Two upland plovers skim in fast, crying high. A black duck whirs up, showing the white under its wings. The land at the edge of the marsh is full of yellowthroats, warblers with a quick, slurred call: “Weewiticha, weewiticha, weewiticha,” as it sounds to me, and sometimes a softer “Chichibee, chichibee, chichibee.” I watch one of these trim birds. It has a yellow breast and yellow head masked distinctively with black. It lands in the leaves, whips around, flits, quick and alert. Its colors fit with shade and sunlight as though it had been conceived with them—a definite dash of light. In the stream, as it winds down toward salt water, subject to the rise and fall of the tide, small groups of alewives run quickly and persistently through the weaving currents, heading up toward gulls and then the nets and fishways beyond. I feel energy and motion demanding me. Seen or unseen, a flying, starting, striding, swimming, and inviting, makes of the present and its short lives an endlessness.

It is low tide where the channel meets the shore. Warm, hazy air rises over the bare landscape into an empty, chalky-blue sky. But the wide-ribbed sands are run over lightly by gold braided waters, light catchers full of motion, flexing and rippling. Crustaceans dart through them. Periwinkle tracks straggle across the sands, and the empty shells of razor clams litter the surface, along with the worm cases stuck with shells, seaweed and grains of sand, protruding above it; and there are black horseshoe crabs partly dug in, waiting for the tide to turn. The three-toed tracks of shore birds are everywhere, and farther out, through a light wind, a rushing sea sound, I can hear gulls calling low, muttering among themselves, and the unmistakable harsh cry of a tern.

Sanderlings, black-bellied plovers, ruddy turnstones, are dipping up and down, scuttling, or tripping ahead as they feed. In the distance the turnstones, mottled black and brown, with short red legs, look a little like quail.

Two herring gulls are pulling hard at a sand shark, stranded by a tide, or perhaps killed by some fishing boat when it was brought up in the nets. They work at it furiously, tugging and tearing from both sides, since the sand shark’s hide is like sandpaper and many times as thick and tough. When I come up, I can see that they have not managed to do much more than tear out some of the flesh from its head and neck. Judging by the tracks on the sand, they must have been hauling it around for some time.

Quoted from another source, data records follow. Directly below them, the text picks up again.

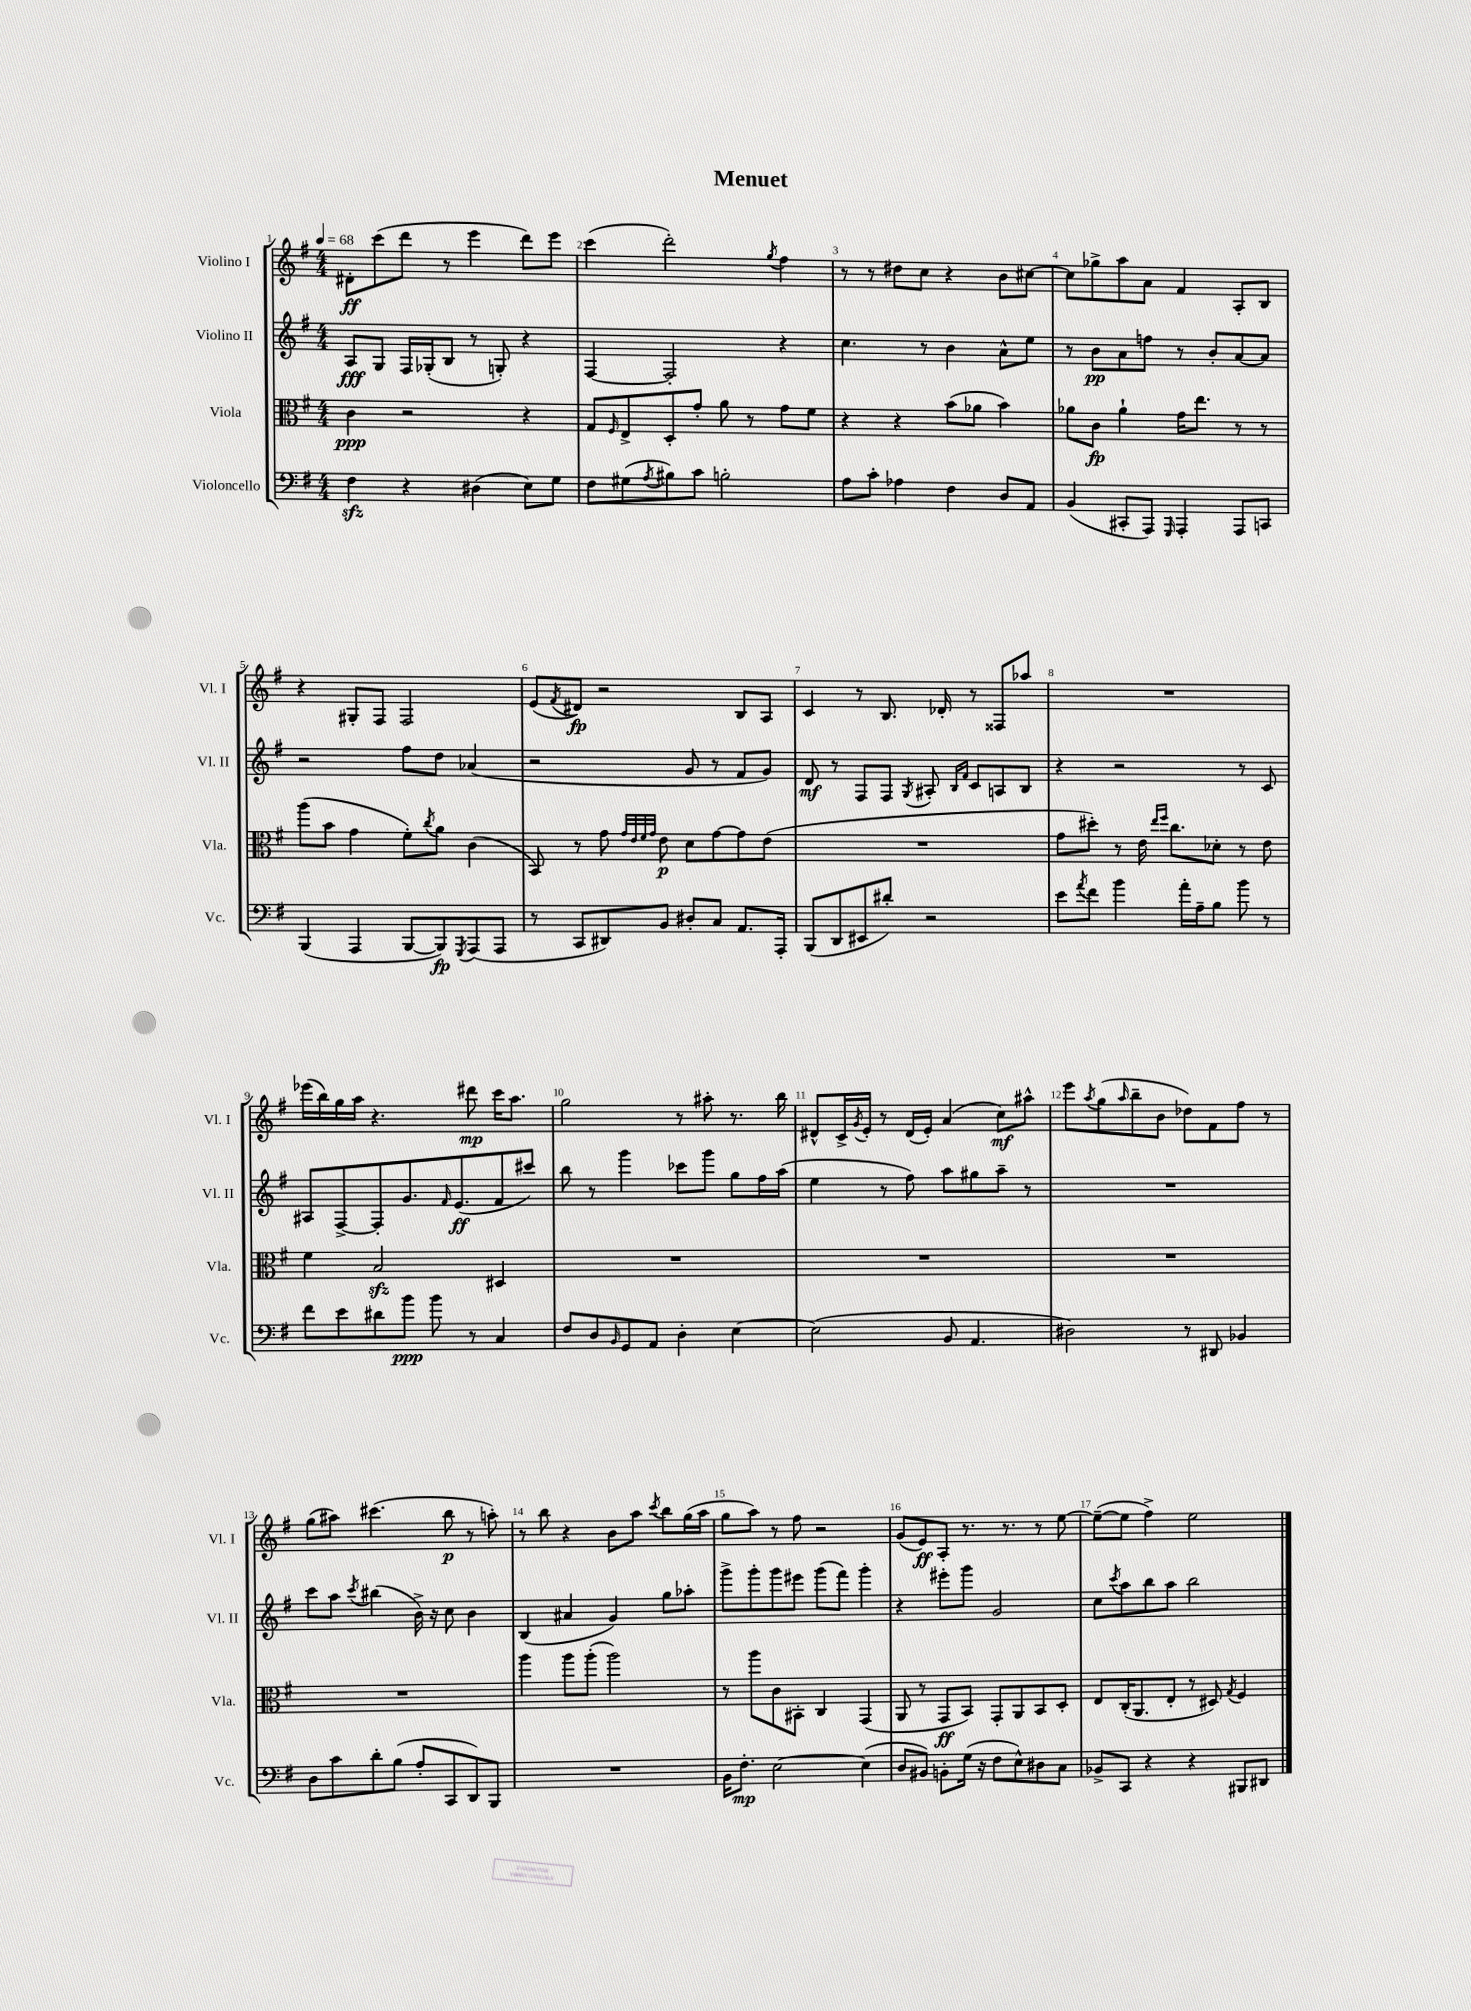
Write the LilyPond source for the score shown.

\header { title = "Menuet" }
<<
\new StaffGroup <<
\new Staff = "s0" \with { instrumentName = "Violino I" shortInstrumentName = "Vl. I" } {
    \clef treble \key g \major \numericTimeSignature \time 4/4 \tempo 4 = 68
    dis'8-.\ff c'''8( d'''8 r8 e'''4 d'''8) e'''8 |
    c'''4( d'''2-.) \acciaccatura { g''8 } fis''4 |
    r8 r8 dis''8 c''8 r4 b'8 cis''8~ |
    cis''8 ges''8-> a''8 a'8 fis'4 a8-. b8 |
    r4 gis8-. fis8 fis2 |
    e'8( \acciaccatura { fis'8 } dis'8\fp) r2 b8 a8 |
    c'4 r8 b8. des'16-. r8 fisis8 aes''8 |
    R1 |
    ees'''16( b''16) g''16 a''16 r4. dis'''8\mp c'''16 a''8. |
    g''2 r8 ais''8-. r8. b''16 |
    dis'8-^ c'16-> \acciaccatura { g'8 } e'16-. r8 dis'16( e'16-.) a'4( c''8\mf) ais''8-^ |
    e'''8 \acciaccatura { a''8 } g''8( \grace { a''16 } b''8-- b'8 des''8) fis'8 fis''8 r8 |
    g''8( ais''8) cis'''4.( b''8\p r8 a''8-.) |
    r8 b''8 r4 b'8 a''8 \acciaccatura { c'''8 } b''8 g''16( a''16 |
    g''8 a''8) r8 fis''8 r2 |
    g'8( e'8\ff) a8-. r8. r8. r8 e''8~ |
    e''8~--( e''8 fis''4->) e''2 \bar "|." |
}
\new Staff = "s1" \with { instrumentName = "Violino II" shortInstrumentName = "Vl. II" } {
    \clef treble \key g \major \numericTimeSignature \time 4/4
    a8\fff g8 fis16 ges16-.( b8 r8 g8-.) r4 |
    fis4~ fis2-. r4 |
    c''4. r8 b'4 a'8-^ e''8 |
    r8 b'8\pp a'8 f''8 r8 b'8-. a'8~ a'8 |
    r2 fis''8 d''8 aes'4( |
    r2 g'8 r8 fis'8 g'8) |
    d'8\mf r8 fis8 fis8 \acciaccatura { g8 } ais8-. \grace { b16 fis'16 } c'8 a8 b8 |
    r4 r2 r8 c'8 |
    ais8 fis8~-> fis8-. g'8. \grace { fis'16 } e'8.\ff( fis'8 cis'''8) |
    b''8 r8 g'''4 ces'''8 g'''8 g''8 fis''16 a''16( |
    e''4 r8 fis''8) a''8 gis''8 a''8-- r8 |
    R1 |
    c'''8 a''8 \acciaccatura { c'''8 } bis''4( b'16->) r16 c''8 b'4 |
    b4( ais'4 g'4) g''8 aes''8-. |
    g'''8-> g'''8-. g'''8 eis'''8 g'''8( fis'''8) g'''4-. |
    r4 eis'''8-. g'''8 g'2 |
    c''8 \acciaccatura { c'''8 } a''8 b''8 a''8 b''2 \bar "|." |
}
\new Staff = "s2" \with { instrumentName = "Viola" shortInstrumentName = "Vla." } {
    \clef alto \key g \major \numericTimeSignature \time 4/4
    c'4\ppp r2 r4 |
    g8 \grace { fis16 } e8-> d8-. g'8-. a'8 r8 g'8 fis'8 |
    r4 r4 b'8( aes'8 b'4) |
    aes'8 c'8\fp aes'4-! g'16 e''8. r8 r8 |
    a''8( b'8 g'4 fis'8-.) \acciaccatura { c''8 } a'8 c'4( |
    b,8) r8 g'8 \grace { g'32 e'32 fis'32 g'32 } e'8\p d'8 g'8~ g'8 e'8( |
    R1 |
    g'8 dis''8-.) r8 e'16 \grace { e''16 fis''16 } c''8. des'8-. r8 e'8 |
    fis'4 b2\sfz dis4 |
    R1 |
    R1 |
    R1 |
    R1 |
    a''4 a''8 a''8-.( a''2) |
    r8 a''8 c'8 bis,8-. c4 g,4( |
    a,8 r8 g,8\ff b,8) g,8-. a,8 b,8 d8-. |
    e8 c16-.( a,8. e8-. r8 dis8) \acciaccatura { g8 } fis4 \bar "|." |
}
\new Staff = "s3" \with { instrumentName = "Violoncello" shortInstrumentName = "Vc." } {
    \clef bass \key g \major \numericTimeSignature \time 4/4
    fis4\sfz r4 dis4( e8) g8 |
    fis8 gis8( \acciaccatura { a8 } bis8) c'8 b2-. |
    a8 c'8-. aes4 fis4 d8 a,8 |
    b,4( cis,8-. a,,8) \grace { g,,16 } a,,4-. a,,8 c,8 |
    b,,4( a,,4 b,,8~ b,,8\fp) \acciaccatura { g,,8 } a,,8( a,,8 |
    r8 c,8 dis,8) b,8 dis8-. c8 a,8. a,,16-. |
    b,,8( d,8 eis,8 dis'8-.) r2 |
    e'8 \acciaccatura { a'8 } fis'8 b'4 a'16-. a16-- b8 b'8 r8 |
    fis'8 e'8 dis'8 b'8\ppp b'8 r8 c4 |
    fis8 d8 \grace { b,16 } g,8 a,8 d4-. e4~ |
    e2( b,8 a,4. |
    dis2) r8 dis,8 bes,4 |
    d8 c'8 d'8-. b8( a8-. c,8 d,8) b,,8 |
    R1 |
    b,16 fis8.-.\mp e2~ e4( |
    d8 bis,8) b,8-. g16( r16 fis8 e8-^) dis8 c8 |
    bes,8-> c,8 r4 r4 bis,,8 dis,8 \bar "|." |
}
>>
>>
\layout { \context { \Score \override BarNumber.break-visibility = ##(#f #t #t) barNumberVisibility = #all-bar-numbers-visible } }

Far far out, I thought I saw a man digging for clams on the flats, but after walking for half a mile in that direction, I am astonished to see a yearling deer starting in a leisurely way toward the land. It had probably browsed its way out, nibbling at bits of tender seaweed, licking salt, encountering no danger in the expansive room that borders land and sea. Now, with the motion of its long legs showing in all detail as I have never seen them in fields or woods, the deer starts to run slowly, with an almost loose loping. It stops, looks around uneasily, and then the legs unlimber again, but hesitantly. It looks suddenly in my direction; and bounds and bucks away, its legs now working with tense speed. Through my field glasses I find a man and a boy on the beach. Seeing them, the animal changes course, gathers more speed, and when it reaches the shore, dashes up the sloping beach and disappears into a green line of shrubs and low trees.

The separations on these sand flats are vast. Where the narrow inland water course issues out, nothing is so well defined as space. For the variety of action here and in thousands of miles of deep water beyond, range is the rule, and the brook leads to the sea as all things lead to each other. Our meetings have scarcely begun.